(REQUIRED ACTION):
Hunt through the lines below for the string "font" and copy each one that has it.
== == ==
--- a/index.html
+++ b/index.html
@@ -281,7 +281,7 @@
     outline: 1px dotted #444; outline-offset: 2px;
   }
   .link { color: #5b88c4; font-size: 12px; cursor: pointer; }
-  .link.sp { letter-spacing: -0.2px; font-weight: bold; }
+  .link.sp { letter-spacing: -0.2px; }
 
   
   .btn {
== == ==
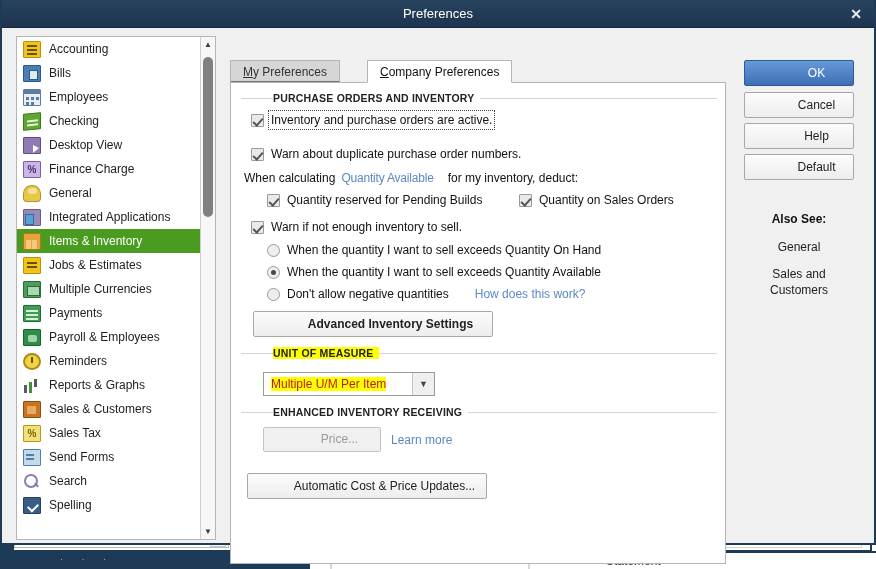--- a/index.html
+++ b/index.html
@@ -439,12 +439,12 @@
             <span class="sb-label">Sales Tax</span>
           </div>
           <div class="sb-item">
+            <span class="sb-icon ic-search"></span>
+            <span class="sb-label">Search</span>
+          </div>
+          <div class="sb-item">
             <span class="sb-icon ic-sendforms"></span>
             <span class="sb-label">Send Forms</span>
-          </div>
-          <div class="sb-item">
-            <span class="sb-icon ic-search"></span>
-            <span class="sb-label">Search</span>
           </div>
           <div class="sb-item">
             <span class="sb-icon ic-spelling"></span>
== == ==
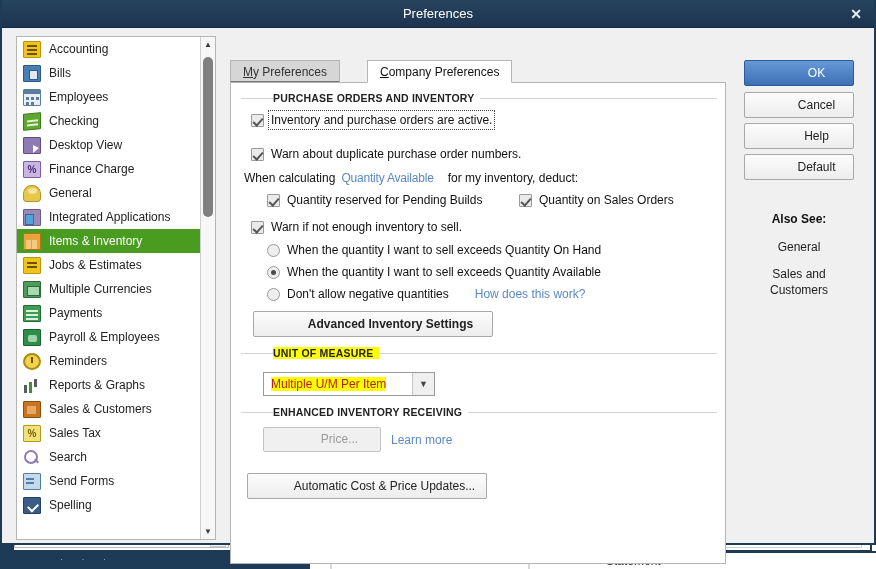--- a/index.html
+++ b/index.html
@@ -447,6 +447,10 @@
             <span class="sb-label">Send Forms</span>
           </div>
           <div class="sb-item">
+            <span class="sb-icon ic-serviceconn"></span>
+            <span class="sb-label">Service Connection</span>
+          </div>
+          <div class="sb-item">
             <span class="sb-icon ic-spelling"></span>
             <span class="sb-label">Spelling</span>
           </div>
== == ==
(RESULT OF THE EXERCISE):
   .link { color: #5b88c4; font-size: 12px; cursor: pointer; }
-  .link.sp { letter-spacing: -0.2px; font-weight: bold; }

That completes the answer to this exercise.